Ranting About Memories Past
I spent the weekend doing a various number of things. A little Magic the Gathering. A little reading. Some campaign building, but mostly, I spent the weekend working on the card game I was creating. Specifically, I was building the layout and artwork. It was exciting enough, but I still need to play test the damn thing. Let me tell you this, it’s not easy building a game, especially when you’re mostly cut off from the any online access. So I usually get as many references I can on the Friday before the weekend at the office. It’s always good to plan ahead. I use to hate planning. I was once a ‘I’ll roll with it kind of dude’ a long ways back. But planning has its perks, I suppose. I get to see how much I can accomplish in the time allotted. Kind of like a game where the objective is to finish as many tasks a possible and win.
The only problem is, I care nothing for winning. Never did. Then I remember those times back in the university days where I’d be playing Winning Eleven (also known as Pro Evolution Soccer to some), always losing and not caring at all. Back then I didn’t really know why that was so, me not giving a damn whether I won or lost, which then forwarded me to another memory of someone (okay, a friend of mine) asking me why I’m not assertive enough.
That question set me back to the root issue of being alienated during the high school years for having a prolific vocabulary in English and being made as a joke to both friends and family. So I adapted. Learned whatever little Malay I could and adopted a northern accent. That was my mistake. In trying to adapt and avoid the bullshit that people (whether knowing or unknowing), I gave up the part of me that was unique, beautiful and therefore made me the individual. I could stand up from the rest in a single faculty and that would have led me to a destiny less confusing than the path I have taken now. I suppressed, no, not suppressed, murdered that part of myself and with it a destiny unfulfilled. And in those days of my youth, I was only half of what I truly was. I tried to fill the empty half with an assortment of things. A great many did not stick, some were good, but the worse ones remained the longest.

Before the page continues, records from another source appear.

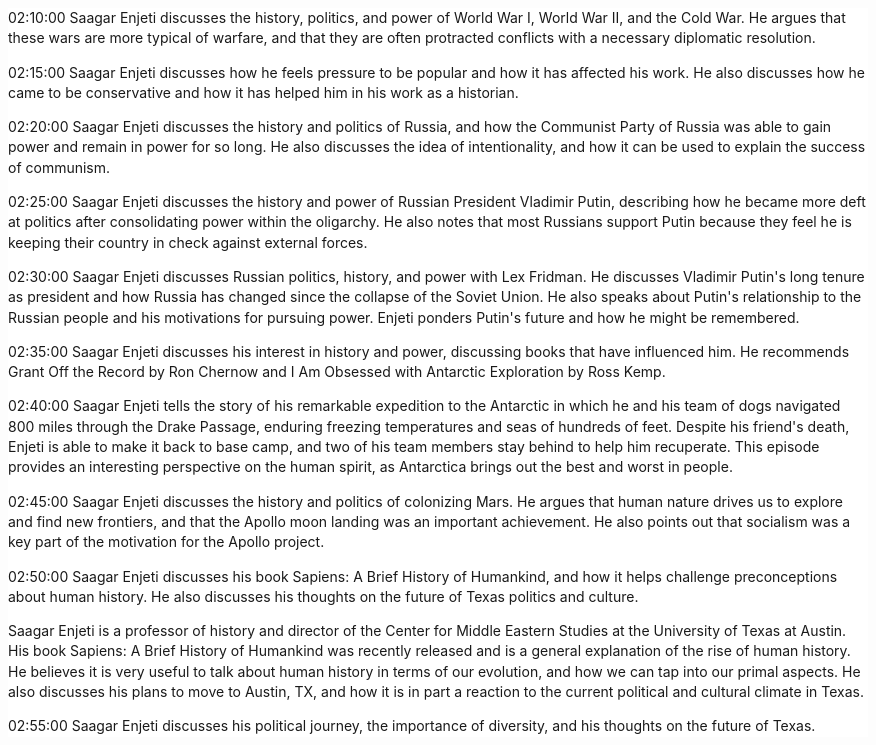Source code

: 02:10:00
Saagar Enjeti discusses the history, politics, and power of World War I, World War II, and the Cold War. He argues that these wars are more typical of warfare, and that they are often protracted conflicts with a necessary diplomatic resolution.

02:15:00
Saagar Enjeti discusses how he feels pressure to be popular and how it has affected his work. He also discusses how he came to be conservative and how it has helped him in his work as a historian.

02:20:00
Saagar Enjeti discusses the history and politics of Russia, and how the Communist Party of Russia was able to gain power and remain in power for so long. He also discusses the idea of intentionality, and how it can be used to explain the success of communism.

02:25:00
Saagar Enjeti discusses the history and power of Russian President Vladimir Putin, describing how he became more deft at politics after consolidating power within the oligarchy. He also notes that most Russians support Putin because they feel he is keeping their country in check against external forces.

02:30:00
Saagar Enjeti discusses Russian politics, history, and power with Lex Fridman. He discusses Vladimir Putin's long tenure as president and how Russia has changed since the collapse of the Soviet Union. He also speaks about Putin's relationship to the Russian people and his motivations for pursuing power. Enjeti ponders Putin's future and how he might be remembered.

02:35:00
Saagar Enjeti discusses his interest in history and power, discussing books that have influenced him. He recommends Grant Off the Record by Ron Chernow and I Am Obsessed with Antarctic Exploration by Ross Kemp.

02:40:00
Saagar Enjeti tells the story of his remarkable expedition to the Antarctic in which he and his team of dogs navigated 800 miles through the Drake Passage, enduring freezing temperatures and seas of hundreds of feet. Despite his friend's death, Enjeti is able to make it back to base camp, and two of his team members stay behind to help him recuperate. This episode provides an interesting perspective on the human spirit, as Antarctica brings out the best and worst in people.

02:45:00
Saagar Enjeti discusses the history and politics of colonizing Mars. He argues that human nature drives us to explore and find new frontiers, and that the Apollo moon landing was an important achievement. He also points out that socialism was a key part of the motivation for the Apollo project.

02:50:00
Saagar Enjeti discusses his book Sapiens: A Brief History of Humankind, and how it helps challenge preconceptions about human history. He also discusses his thoughts on the future of Texas politics and culture.

Saagar Enjeti is a professor of history and director of the Center for Middle Eastern Studies at the University of Texas at Austin. His book Sapiens: A Brief History of Humankind was recently released and is a general explanation of the rise of human history. He believes it is very useful to talk about human history in terms of our evolution, and how we can tap into our primal aspects. He also discusses his plans to move to Austin, TX, and how it is in part a reaction to the current political and cultural climate in Texas.

02:55:00
Saagar Enjeti discusses his political journey, the importance of diversity, and his thoughts on the future of Texas.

There were no others to blame other than myself. I made a decision, to limit my potential and allow others to dictate my being. I was weak. I still am in some ways, but the strength in me, the will would rise again.
It wasn’t until years later that I managed to unearth that part of me, but the cost of such a exhumation meant the loss of the creative cogito my mind once had. World building, plot and character development. Skills that have left me entirely, but the language, the words, those were what remained. I remembered Byron, Tennyson, and Poe. I remembered once more the old friends of my childhood; of Peter Rabbit and Seuss. They were my inspiration, my joy.
And now, as I sat down in the wee hours of a Saturday morning, scribbling words, frantic because the magnificence of the dream I had would make for a wonderful chapter, I then knew what I was. A creator. Of worlds, of plot and life and love and misery and sorrow. I who can bring the exponential rise of joy and thus manifest forth its entropy. Oh, what a wonderful feeling it was. I was, in that moment, happy. No, happy could not best explain it. Jubilant. No. Exhilarated. Charged, maybe? No. I’m sure there’s a word for it. But I was that, in a state where I could feel the many variations of me, consolidating into a single being. I felt whole again. I smiled the true smile once again.
That was years ago and my skills have returned, though I still require further practice. Like all other things. My mind returns to the task at hand, the card game. I see it. The formations of all that I could do with this game, there right in front of me. My mind levitated the cards and made its way to the game play I had set forth. I saw, in those cards, the tales that needed to be told. That was a fun afternoon. And I remember, this is who I am.
I will never again, relinquish myself, my being, to any persons who would think me strange. Never again. For I am strange. A stranger indeed.